Ben--thanks for your interest and close reading. Just one comment--be careful not to conflate the speaker of the poems with the author. Poets are just as capable as fiction writers of making stuff up.

Warm regards,
Patrick Donnelly

PatrickSDonnelly@aol.com

Ben Myers said...

Hi Patrick: many thanks for getting in touch. And I do take your point about the difference between the poems and the author's biography. I once heard someone remark that Bob Dylan would have to live a thousand lives if all his songs were really about himself! (NB: after an email exchange with Patrick, I've also made a small amendment to my biographical comment in the post.)

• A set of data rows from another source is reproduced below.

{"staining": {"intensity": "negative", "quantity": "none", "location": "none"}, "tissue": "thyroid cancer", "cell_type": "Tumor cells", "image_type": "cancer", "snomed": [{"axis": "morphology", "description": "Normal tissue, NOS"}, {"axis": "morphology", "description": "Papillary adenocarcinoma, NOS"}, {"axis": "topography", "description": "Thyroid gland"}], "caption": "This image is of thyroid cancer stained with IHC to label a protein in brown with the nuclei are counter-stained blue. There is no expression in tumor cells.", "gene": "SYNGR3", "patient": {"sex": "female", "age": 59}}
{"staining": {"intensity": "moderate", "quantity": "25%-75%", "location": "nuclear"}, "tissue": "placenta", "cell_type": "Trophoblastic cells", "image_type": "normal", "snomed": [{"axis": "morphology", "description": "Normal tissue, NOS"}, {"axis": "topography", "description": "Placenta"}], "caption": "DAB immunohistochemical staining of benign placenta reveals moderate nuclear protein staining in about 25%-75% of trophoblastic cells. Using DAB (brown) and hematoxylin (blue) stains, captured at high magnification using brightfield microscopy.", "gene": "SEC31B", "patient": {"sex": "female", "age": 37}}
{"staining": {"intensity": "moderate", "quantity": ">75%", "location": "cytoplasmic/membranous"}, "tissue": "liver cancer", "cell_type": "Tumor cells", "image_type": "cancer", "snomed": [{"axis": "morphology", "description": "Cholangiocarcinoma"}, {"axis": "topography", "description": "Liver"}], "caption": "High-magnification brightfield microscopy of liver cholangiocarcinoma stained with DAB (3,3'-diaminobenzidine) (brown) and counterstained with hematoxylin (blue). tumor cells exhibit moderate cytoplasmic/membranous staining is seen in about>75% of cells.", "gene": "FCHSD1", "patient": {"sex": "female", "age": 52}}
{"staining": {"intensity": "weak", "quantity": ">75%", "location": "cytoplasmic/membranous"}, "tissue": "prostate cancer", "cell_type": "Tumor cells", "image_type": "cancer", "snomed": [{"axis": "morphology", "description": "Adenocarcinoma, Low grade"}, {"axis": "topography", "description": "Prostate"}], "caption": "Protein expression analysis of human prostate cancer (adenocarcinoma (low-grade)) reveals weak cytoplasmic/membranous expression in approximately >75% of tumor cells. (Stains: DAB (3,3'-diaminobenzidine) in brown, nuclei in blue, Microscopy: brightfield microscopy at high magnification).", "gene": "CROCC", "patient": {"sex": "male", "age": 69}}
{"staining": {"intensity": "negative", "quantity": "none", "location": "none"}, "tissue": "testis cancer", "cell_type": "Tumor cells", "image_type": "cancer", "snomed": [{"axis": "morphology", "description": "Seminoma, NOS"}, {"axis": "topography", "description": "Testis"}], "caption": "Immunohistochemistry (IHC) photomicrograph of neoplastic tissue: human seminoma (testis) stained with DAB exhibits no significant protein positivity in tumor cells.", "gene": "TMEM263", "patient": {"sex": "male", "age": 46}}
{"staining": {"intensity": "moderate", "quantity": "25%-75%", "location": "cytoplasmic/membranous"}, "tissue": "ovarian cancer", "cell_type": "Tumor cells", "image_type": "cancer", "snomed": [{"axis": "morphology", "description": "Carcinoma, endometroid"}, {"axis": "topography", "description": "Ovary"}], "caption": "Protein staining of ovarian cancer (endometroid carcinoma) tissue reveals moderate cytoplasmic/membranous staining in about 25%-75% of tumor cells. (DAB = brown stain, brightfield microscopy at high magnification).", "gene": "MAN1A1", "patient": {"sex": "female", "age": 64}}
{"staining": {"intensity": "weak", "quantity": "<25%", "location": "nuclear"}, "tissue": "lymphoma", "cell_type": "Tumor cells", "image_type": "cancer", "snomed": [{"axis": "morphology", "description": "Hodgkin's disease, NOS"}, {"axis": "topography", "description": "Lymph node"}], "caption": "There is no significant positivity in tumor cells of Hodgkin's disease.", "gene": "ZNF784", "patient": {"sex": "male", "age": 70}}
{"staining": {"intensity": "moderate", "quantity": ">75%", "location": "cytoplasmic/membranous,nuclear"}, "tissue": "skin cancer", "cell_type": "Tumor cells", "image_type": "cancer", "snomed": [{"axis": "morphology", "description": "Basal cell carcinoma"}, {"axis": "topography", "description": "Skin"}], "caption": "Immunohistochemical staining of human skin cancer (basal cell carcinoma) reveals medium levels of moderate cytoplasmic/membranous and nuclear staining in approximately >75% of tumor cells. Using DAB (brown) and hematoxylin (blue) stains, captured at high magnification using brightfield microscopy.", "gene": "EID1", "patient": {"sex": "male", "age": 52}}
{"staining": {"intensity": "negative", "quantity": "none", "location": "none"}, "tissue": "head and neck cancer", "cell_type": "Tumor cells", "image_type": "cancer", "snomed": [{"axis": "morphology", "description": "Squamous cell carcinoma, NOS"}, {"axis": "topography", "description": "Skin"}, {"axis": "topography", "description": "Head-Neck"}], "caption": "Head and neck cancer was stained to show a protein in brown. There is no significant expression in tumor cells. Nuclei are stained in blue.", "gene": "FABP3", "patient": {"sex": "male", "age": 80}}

I also asked Patrick when his next book would be out: unfortunately it's not till 2012; but it's being published by Four Way Books. You can also hear him reading a selection of his poems at From the Fishouse.

Anonymous said...

Thanks Patrick and Ben. Just what I need of a Sunday.

kim fabricius said...

Following on from Patrick's comment, in Salley Vickers' The Other Side of You (2006), one character, reflecting on the art of Caravaggio, observes: "a real artist knows the other side of himself better than the side he's in at the time. You don't paint as you are; you paint as you're not. But you only know what you're not through knowing what you are."